*Work task*:
Look through the data below and return each line where "CROSS" appears.

*Data below*:
..........
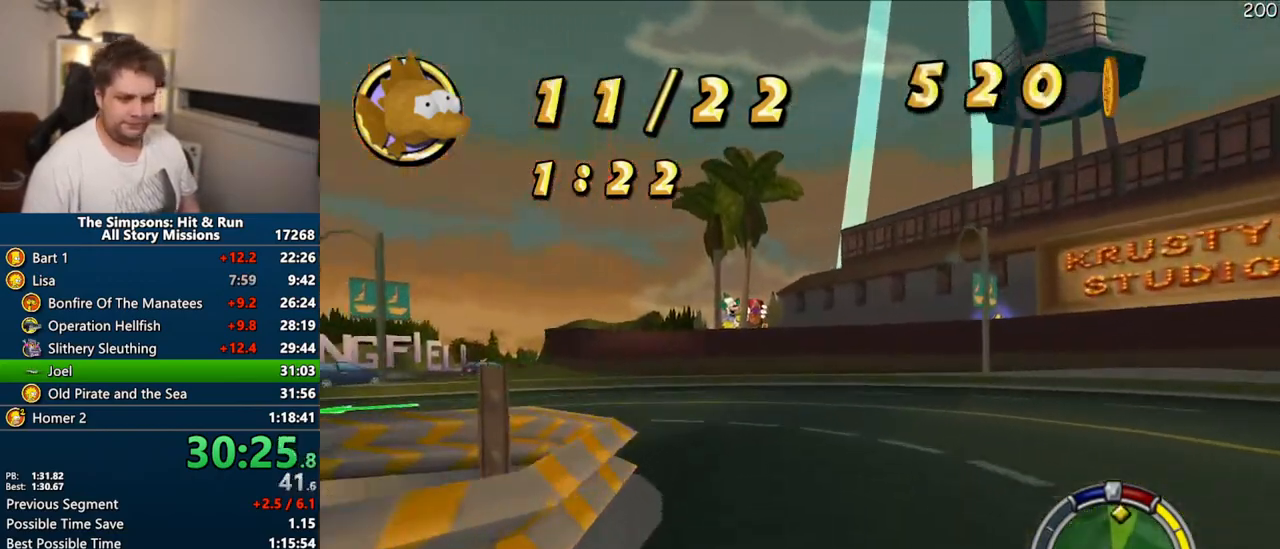
{"buttons": [], "right_stick": "center", "events": [[500, "CIRCLE", "up"]]}
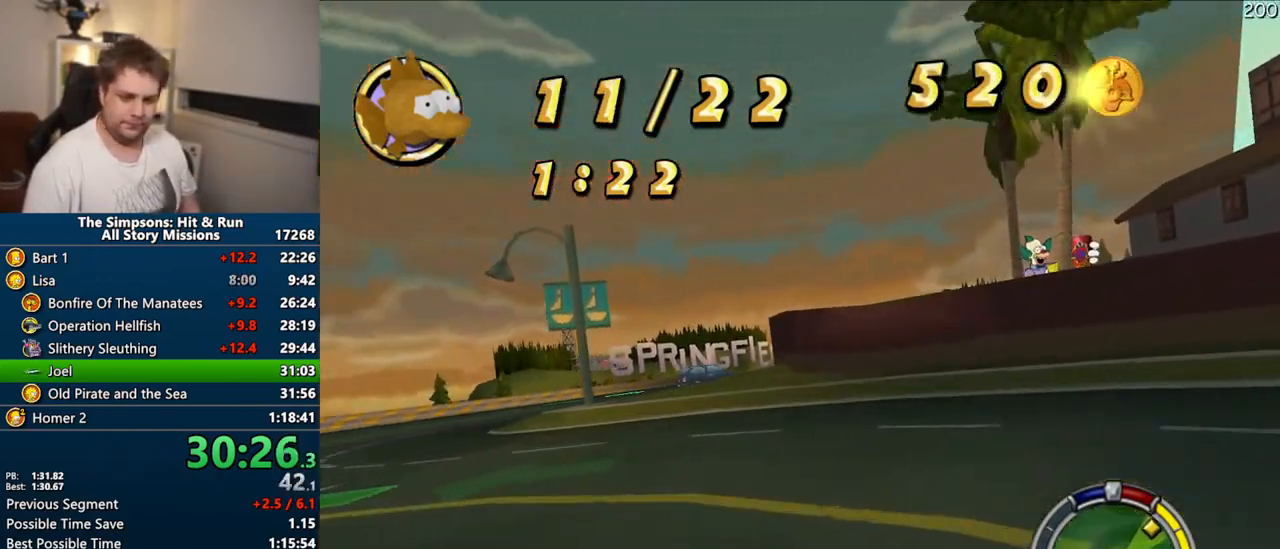
{"buttons": ["CROSS"], "right_stick": "center", "events": [[167, "CROSS", "down"]]}
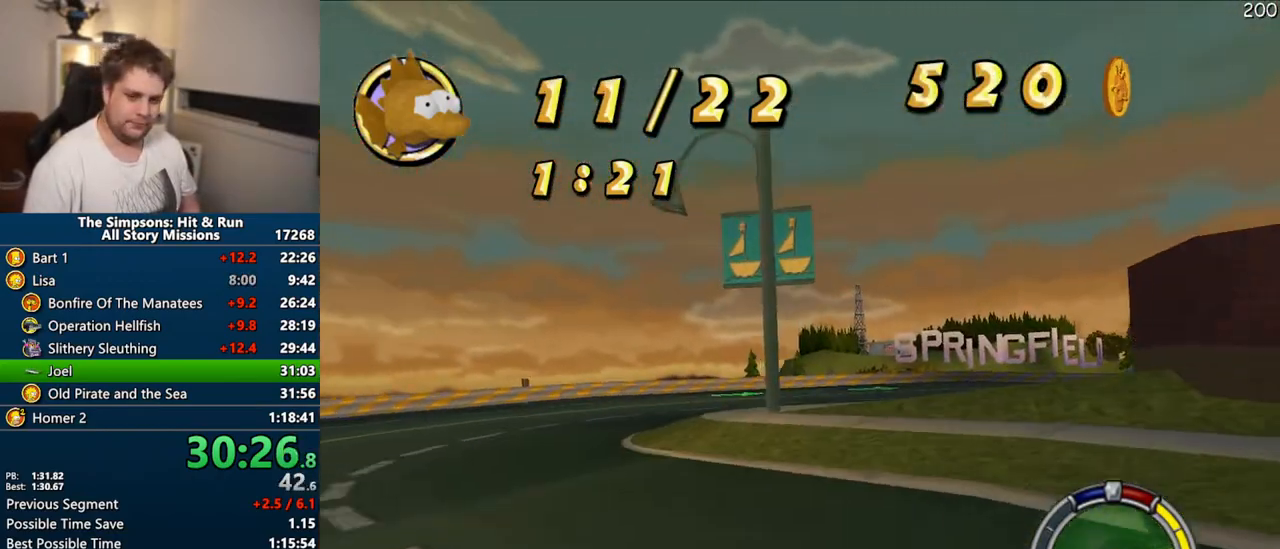
{"buttons": [], "right_stick": "center", "events": [[350, "CROSS", "up"]]}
..........
*Finished task*:
{"buttons": ["CROSS"], "right_stick": "center", "events": [[167, "CROSS", "down"]]}
{"buttons": [], "right_stick": "center", "events": [[350, "CROSS", "up"]]}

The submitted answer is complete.